Transmission
       

 

Transmission according to Race and Gender (2004):

Total # of living with HIV/AIDS in Brooklyn:

62% Black

25% Hispanic

11% White

2% Other

Black population: 41 % women & 59% men

Hispanic Population: 35% women & 65% men

White Population: 21% women 79% men

Cases caused by:

IDU = 35%

MSM = 27%

Heterosexual = 34%

Perinatal = 4%

 

 

    
Zipcode Cumulative HIV Diagnoses in Bklyn (2001-2004)
11201 105
11203 222
11204 16
11205 120
11206 234
11207 320
11208 208
11209 35
11210 107
11211 112
11212 376
11213 236
11214 40
11215 66
11216 309
11217 95
11218 60
11219 33
11220 70
11221 305
11222 41
11223 48
11224 88
11225 179
11226 356
11228 6
11229 49
11230 56
11231 39
11232 319
11234 78
11235 38
11236 178
11237 95
11238 195
11239 33

                               

 
 

Sixty-two percent of the people living with HIV as of 2004 were black, whereas 25% were Hispanic and 11% were white (12). There were more men living with HIV/AIDS as of 2004 than women in every case. The statistics were as follows: 41% of the black population was women, whereas 59% were men, 35% of the Hispanic population was women, whereas 65% were men and 21% of the white population was women whereas 79% was men (12).

Intravenus drug use (IDU) is the most common mode of transmission; it is also more common among men than women. As of 2004, 35% of the total number of HIV positive people contracted the disease through injection drug use (12). However, the rate of transmission through heterosexual contact is increasing because some men are either using needles or having sexual relations with other men and then having sex with women (3).
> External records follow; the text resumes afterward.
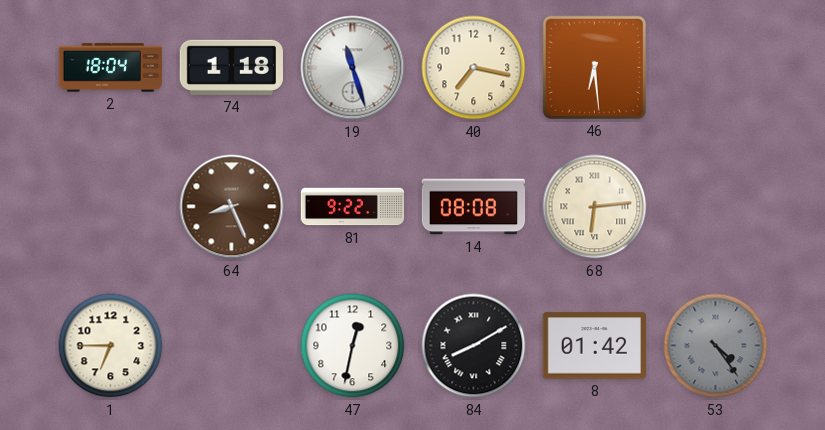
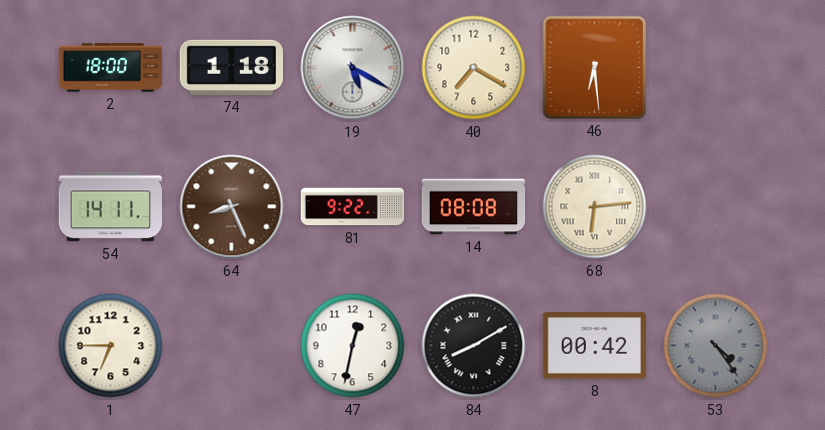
2: 18:04 -> 18:00
19: 11:27 -> 5:20
40: 7:17 -> 7:20
54: none -> 14:11
8: 01:42 -> 00:42
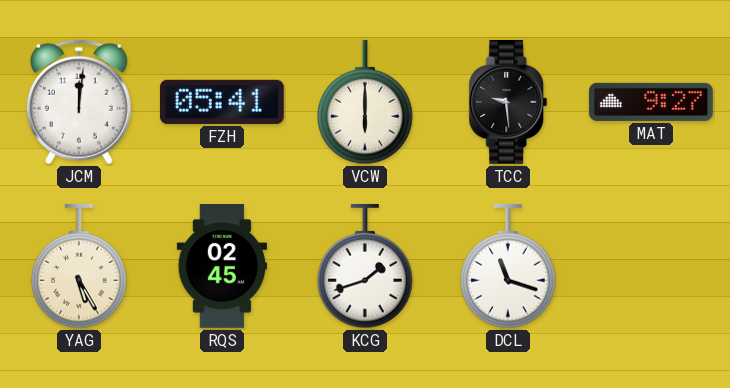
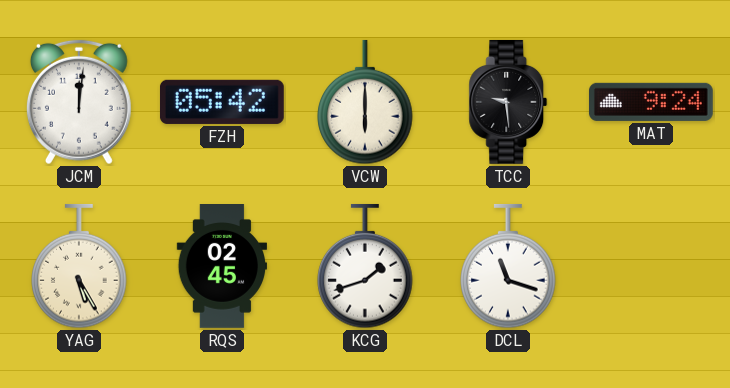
FZH: 05:41 -> 05:42
MAT: 9:27 -> 9:24
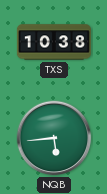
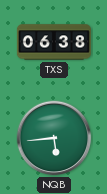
TXS: 10:38 -> 06:38
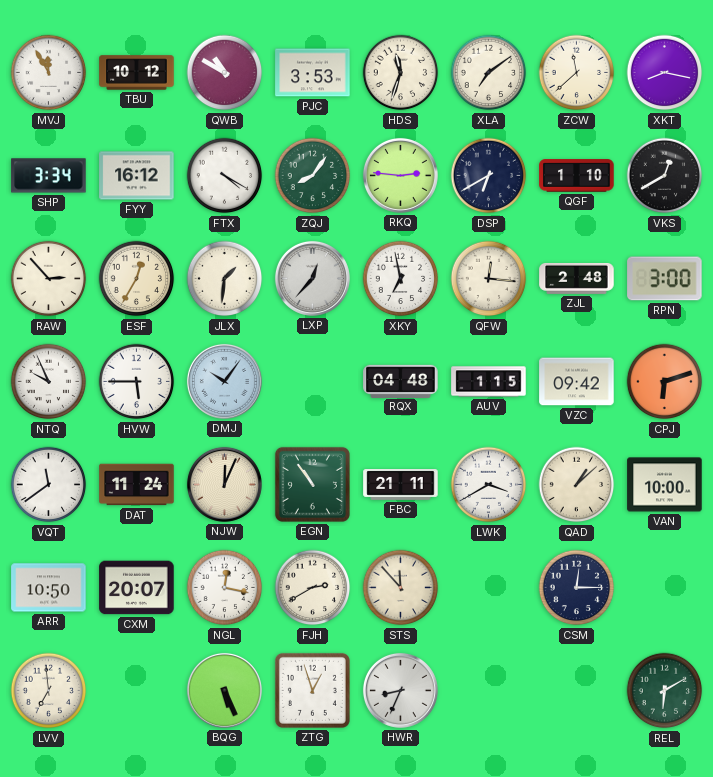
Out of the total number of people living with HIV in Brooklyn as of 2004, heterosexual transmission is responsible for approximately 34% of the cases (12).  
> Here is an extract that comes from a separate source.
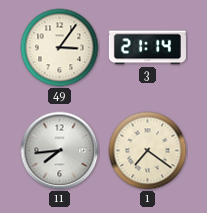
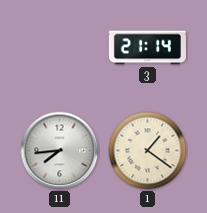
49: 3:06 -> none
1: 7:21 -> 1:21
As the overall rate of infection in the New York City area has been decreasing, there has been a steadily growing rate of infection among women in Brooklyn, particularly black women. Women are now more likely than men to be diagnosed with HIV because of heterosexual transmission, and between the years of 1991 and 1999 the rate of new infections among women in Brooklyn increased from 27.4 % to 35.4% (3). As of 2004, 41% of the HIV positive black people who were living were women. (12)As of 2006, one third of the women newly diagnosed with HIV in New York City live in Brooklyn. This is partially a result of the fact that many people are ignorant of the causes of HIV. When one woman was asked about her knowledge of the disease by a reporter for the Daily News, she replied I dont have sex, I have anal sex (6). This just shows how unaware people are of the risks that they expose themselves to. Women are more likely to contract the disease through heterosexual transmission because there is a greater chance of skin bruising during sexual contact; many women contract the disease during sexual intercourse with injection drug users or bisexual men because bodily fluids are exchanged (3).

The rate of infection among women is not the only rate to have increased in Brooklyn since the 1980s; there are more children living with HIV/AIDS in Brooklyn than in any other borough. This is because ninety-five percent of infants with AIDS in the borough contracted it before or during birth, because mothers were infected by HIV positive men during conception. Approximately 4% of the people living with HIV/AIDS in Brooklyn as of 2004 were infants who contracted the virus to perinatal contact (12). An effort has been made to reduce the risk of infant infection by using antiretroviral drug therapy for pregnant women infected with HIV/AIDS. Since the treatment has begun, the number of infected infants has decreased (3).